X-Men vol. 2 #190
September 7th 2006 13:56
It's fitting that my inaugural comic review for this blog involves the X-Men. Though they weren't my first comic book obsession (that distinction belongs to G.I. Joe, quickly followed by Transformers), the X-Men were the first superheroes I became addicted to, and have remained the most enduring part of my comic-buying habit. I'm a big fan of the characters, and remain so to this day.
Nonetheless, the last few years since the departure of writer extraordinaire Grant Morrison haven't excited me a great deal. Joss Whedon, better known as the creator of Buffy the Vampire Slayer, has been turning out entertaining material on Astonishing X-Men, but it's release schedule has been erratic. Chris Claremont, long-time X-Men writer and one of my all-time favourites, did some fun stuff over on Uncanny X-Men, but his run suffered when Alan Davis left the pencilling duties, and it was honestly just a shadow of the man's former powers. Which brings us to X-Men vol. 2, the black sheep (translation: pointless comic) of the X-family. Chuck Austen had a run that can best be summed up as a blight on all humanity, and Peter Milligan followed him with a run that was well below his inspired best. It hasn't been a particularly interesting couple of years.
Mike Carey is the new writer of X-Men vol. 2, and he's joined by penciller Chris Bachalo. Carey is best known for a lengthy run on Lucifer, a title for DC's Vertigo imprint (comics for unattainable goth chicks!), while Bachalo is the co-creator of Generation X (a team of student X-Men that have since disbanded, with certain members shot, crucified, or badly written), and has also done a few X-Men runs before this one.
This is the third issue of the run, and it might say something that I can barely remember anything from the issue previous.
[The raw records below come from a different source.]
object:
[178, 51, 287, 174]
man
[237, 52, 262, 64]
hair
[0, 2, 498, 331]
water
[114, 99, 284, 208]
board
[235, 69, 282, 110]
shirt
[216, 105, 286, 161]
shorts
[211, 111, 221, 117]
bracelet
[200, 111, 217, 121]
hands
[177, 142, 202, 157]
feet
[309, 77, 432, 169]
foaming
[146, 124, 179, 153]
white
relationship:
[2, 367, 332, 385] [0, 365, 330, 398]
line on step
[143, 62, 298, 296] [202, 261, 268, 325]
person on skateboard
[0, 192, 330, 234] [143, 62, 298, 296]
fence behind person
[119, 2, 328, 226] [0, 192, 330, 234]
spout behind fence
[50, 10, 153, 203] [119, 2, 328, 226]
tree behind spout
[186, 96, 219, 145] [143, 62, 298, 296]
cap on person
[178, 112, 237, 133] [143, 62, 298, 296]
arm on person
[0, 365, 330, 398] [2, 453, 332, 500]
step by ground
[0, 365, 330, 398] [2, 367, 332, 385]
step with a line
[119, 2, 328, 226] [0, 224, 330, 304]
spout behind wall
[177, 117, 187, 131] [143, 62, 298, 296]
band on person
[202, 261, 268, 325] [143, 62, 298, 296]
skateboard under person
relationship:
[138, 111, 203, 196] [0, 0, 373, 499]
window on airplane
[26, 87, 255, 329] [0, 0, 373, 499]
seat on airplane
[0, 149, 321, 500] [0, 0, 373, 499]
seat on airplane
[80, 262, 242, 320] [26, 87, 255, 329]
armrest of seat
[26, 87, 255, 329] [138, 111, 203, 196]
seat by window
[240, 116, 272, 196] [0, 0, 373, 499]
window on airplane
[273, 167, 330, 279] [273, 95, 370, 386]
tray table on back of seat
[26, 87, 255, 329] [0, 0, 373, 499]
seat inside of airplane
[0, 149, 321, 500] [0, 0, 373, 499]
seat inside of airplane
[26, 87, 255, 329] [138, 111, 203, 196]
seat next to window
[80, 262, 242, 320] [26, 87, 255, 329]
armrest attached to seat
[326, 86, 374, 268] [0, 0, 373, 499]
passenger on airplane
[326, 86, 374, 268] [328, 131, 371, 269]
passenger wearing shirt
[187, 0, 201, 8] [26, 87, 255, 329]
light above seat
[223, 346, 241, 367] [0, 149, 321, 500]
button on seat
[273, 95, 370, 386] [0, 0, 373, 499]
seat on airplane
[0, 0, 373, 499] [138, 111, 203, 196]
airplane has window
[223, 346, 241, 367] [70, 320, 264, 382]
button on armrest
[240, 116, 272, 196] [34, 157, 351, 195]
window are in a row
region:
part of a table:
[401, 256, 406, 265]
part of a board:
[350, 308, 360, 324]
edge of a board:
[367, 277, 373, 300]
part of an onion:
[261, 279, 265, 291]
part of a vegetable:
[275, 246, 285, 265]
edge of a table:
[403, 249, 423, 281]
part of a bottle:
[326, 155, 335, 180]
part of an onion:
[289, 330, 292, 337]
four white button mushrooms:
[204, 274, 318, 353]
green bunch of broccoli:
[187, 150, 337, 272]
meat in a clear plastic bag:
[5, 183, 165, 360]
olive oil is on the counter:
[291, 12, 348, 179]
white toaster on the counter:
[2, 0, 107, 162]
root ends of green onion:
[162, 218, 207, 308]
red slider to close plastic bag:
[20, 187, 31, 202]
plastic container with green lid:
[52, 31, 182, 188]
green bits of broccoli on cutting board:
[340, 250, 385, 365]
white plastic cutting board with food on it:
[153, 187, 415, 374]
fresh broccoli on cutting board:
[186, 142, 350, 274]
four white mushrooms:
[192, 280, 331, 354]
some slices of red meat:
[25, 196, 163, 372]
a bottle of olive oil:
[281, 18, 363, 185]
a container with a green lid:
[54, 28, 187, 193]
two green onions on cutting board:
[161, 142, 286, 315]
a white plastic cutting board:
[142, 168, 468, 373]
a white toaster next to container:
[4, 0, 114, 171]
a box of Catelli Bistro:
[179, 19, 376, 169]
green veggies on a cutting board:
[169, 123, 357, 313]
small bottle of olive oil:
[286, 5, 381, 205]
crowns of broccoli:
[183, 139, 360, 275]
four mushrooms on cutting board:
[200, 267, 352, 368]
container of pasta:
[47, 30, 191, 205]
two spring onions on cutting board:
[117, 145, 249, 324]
My jogged memory tells me that the situation is thus: a bunch of new bad guys called the Children of the Vault have popped up out of nowhere, and they're hunting Sabretooth. Sabretooth has sought a haven with his enemies the X-Men, so the Children have brainwashed former X-Men allies Northstar and Aurora to kill him. Cue big fight.
This all sounds pretty good on paper, but to be honest I'm finding that I couldn't care less. I think the problem here is the villains. The Children are completely uninteresting, with generic pseudo-goth costumes and codenames that I'd have to look up to remember. They remind me of the Neo, a group of new X-Men villains who failed spectacularly to hold fan interest six years ago. I'm all for the creation of new X-Men villains - all of the best ones seem to be joining the good guys - but they need to be more distinctive to catch on. Something tells me the Children won't be seen much past Carey's run.
I do like the X-Men team Carey has put together, though. Rogue as the leader, Iceman and Cannonball for old-school stability, and former villain Mystique as the wild card. Cable joins this issue, with a reason for showing up that's brilliant in its simplicity - he's here to investigate! There's a lot of potential for conflict here, and a lot of history between the characters if Carey wants to use it. At the moment, with the issue taken up mostly by fighting, it hasn't come up.
Chris Bachalo's pencils are customarily cluttered and confused. He used to be genuinely very good, and his storytelling was easy to follow. Nowadays I find his work to be an effort to read. If the artist on a comic is doing his job then you shouldn't have to stare at a panel for a minute trying to figure out just what the hell's happening. Bachalo has done a better job here than on previous issues, but I'd honestly like to see what Carey can do with a different penciller.
When it comes down to it this is a pretty standard X-Men comic, with one long fight scene. Boring villains and cluttered art bring it down, but it's not actively bad. It's just sort of there, existing, taking up space in the same way that the third X-men title has always done.